## Complete the following
- 1) In the brush cutter thread, what size is the brush that needs clearing?
- 2) Please duplicate the brush cutter thread between "Looking to buy" and "Anyone have suggestions.", inclusive.

Looking to buy a brush cutting saw to clear some buck brush and scottsbroom. The brush is anywhere from 1 to 4 inch dia. Don't want to bend over with a chainsaw anymore. Anyone have suggestions.

Get a real clearing saw... husky 254rx/345rx or stihl 450 fsk...
 
for trees that size I would go with the husqvarna 265 rx , this thing is bullit proof

I have one and the only thing thats bad about it is the weight,
but its not too bad with the propper harness
 
for trees that size I would go with the husqvarna 265 rx , this thing is bullit proof

I have one and the only thing thats bad about it is the weight,
but its not too bad with the propper harness

265 is overkill for that sized wood IMO, stihl 450fsk for example would be better suited...
 
for trees that size I would go with the husqvarna 265 rx , this thing is bullit proof

I have one and the only thing thats bad about it is the weight,
but its not too bad with the propper harness

The 265 is a beast!

You will want a machine that will handle a 10" blade.

Data excerpts:
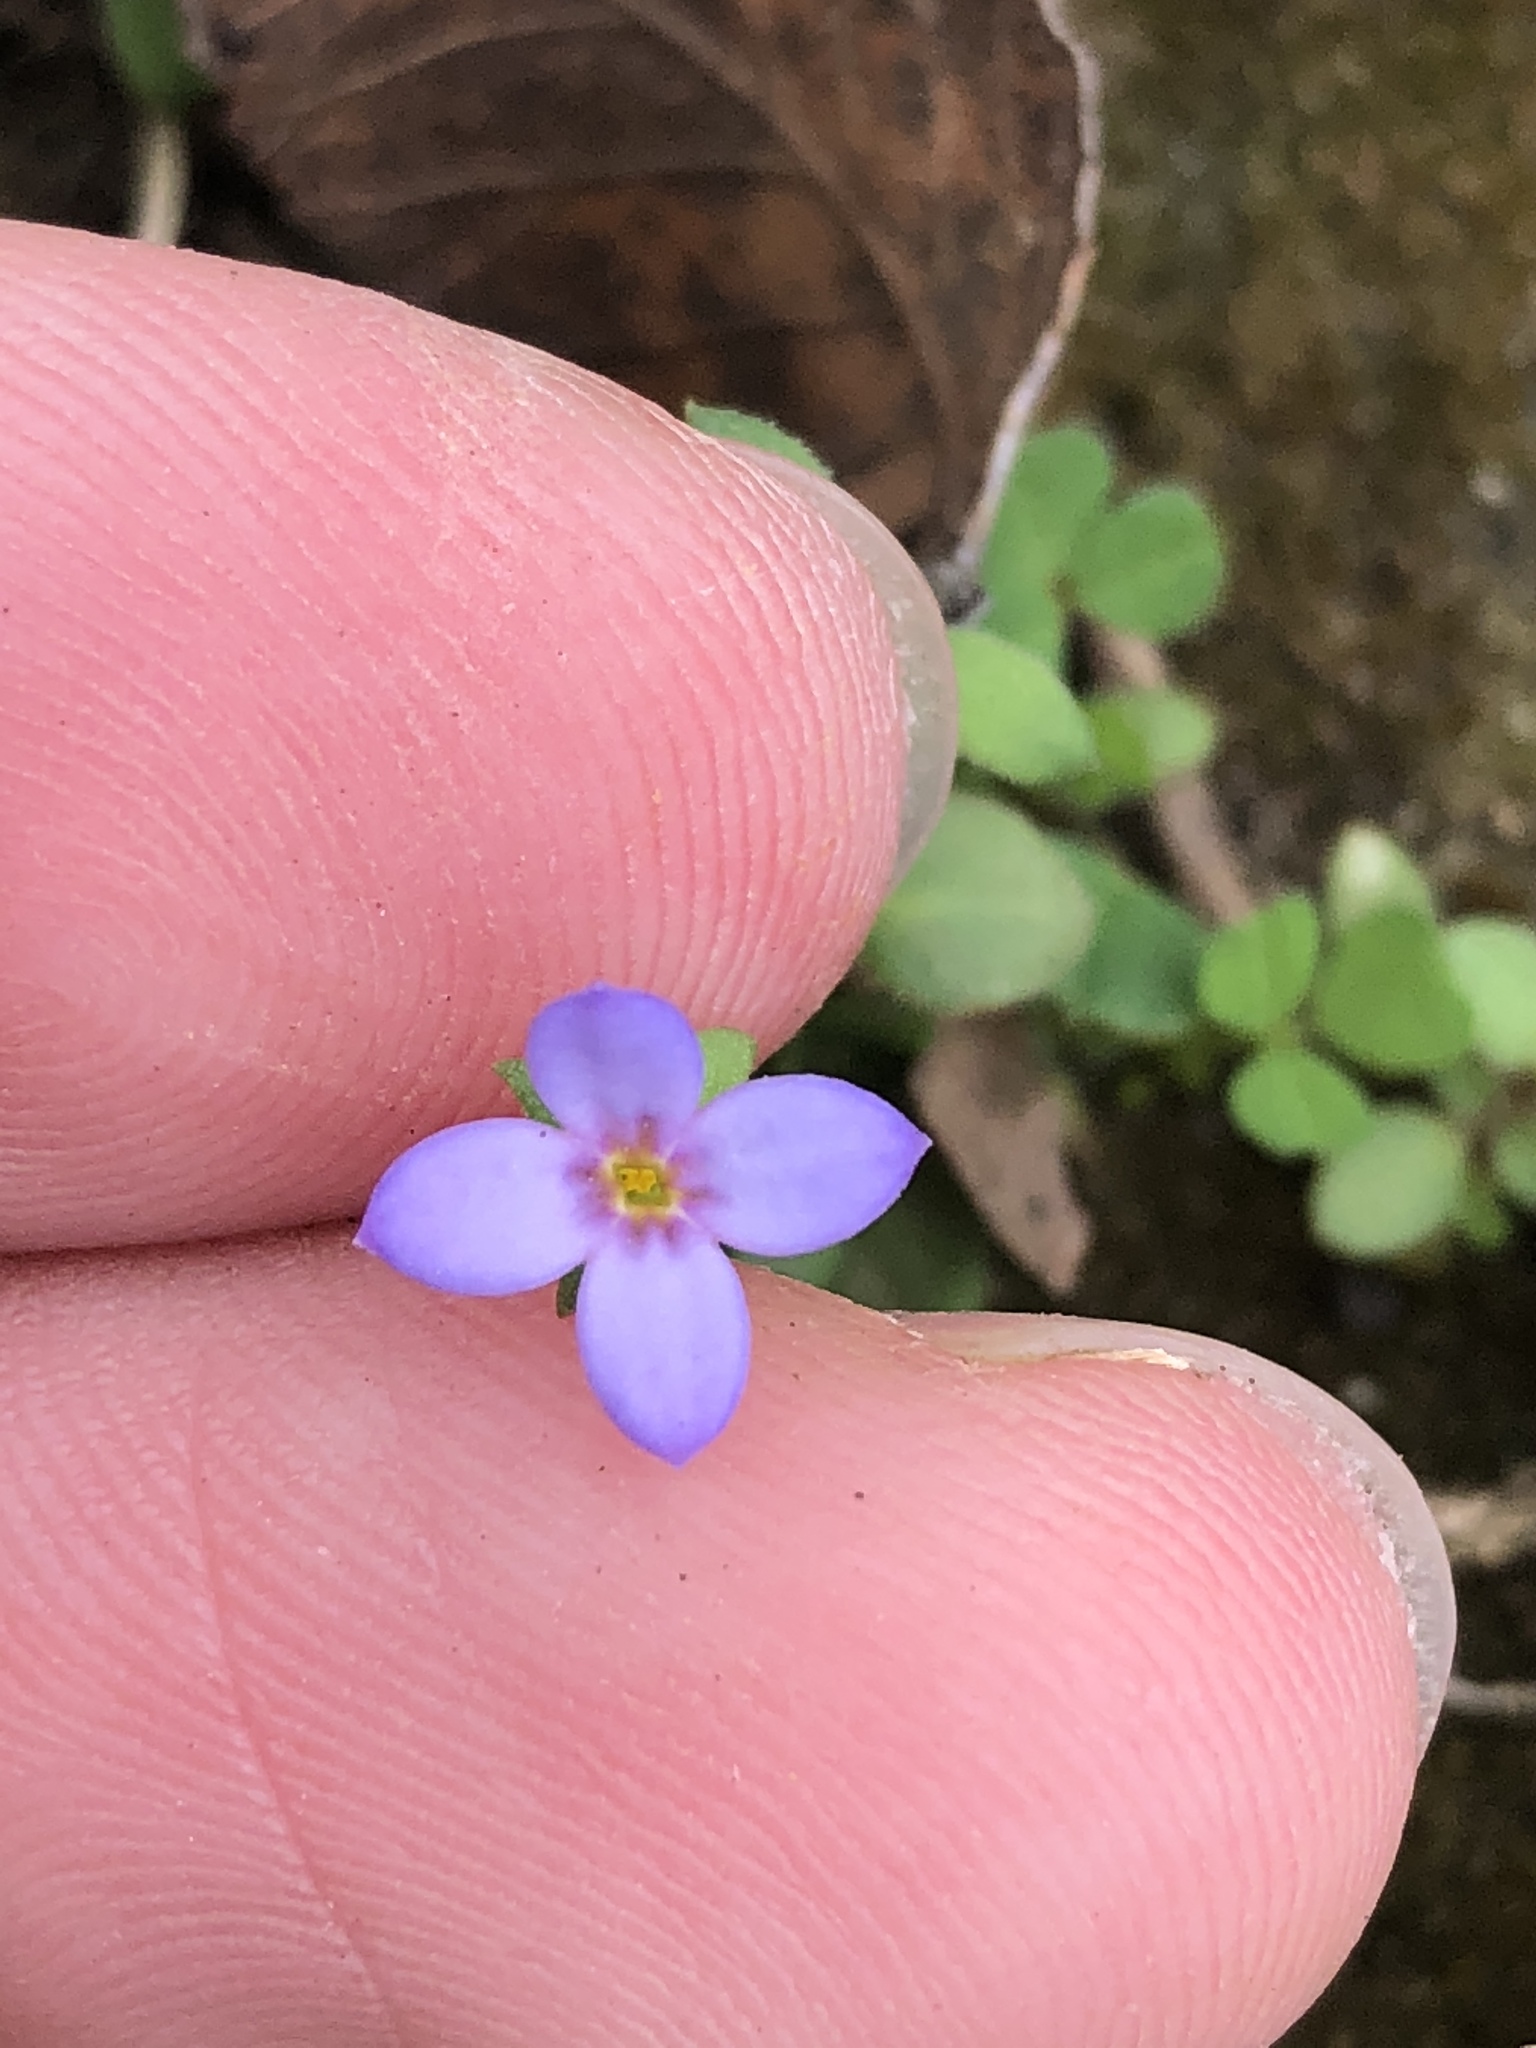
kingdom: Plantae
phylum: Tracheophyta
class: Magnoliopsida
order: Gentianales
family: Rubiaceae
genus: Houstonia
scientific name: Houstonia pusilla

## Solutions to the tasks
- 1) Anywhere from 1 to 4 inches in diameter.

- 2)
Looking to buy a brush cutting saw to clear some buck brush and scottsbroom. The brush is anywhere from 1 to 4 inch dia. Don't want to bend over with a chainsaw anymore. Anyone have suggestions.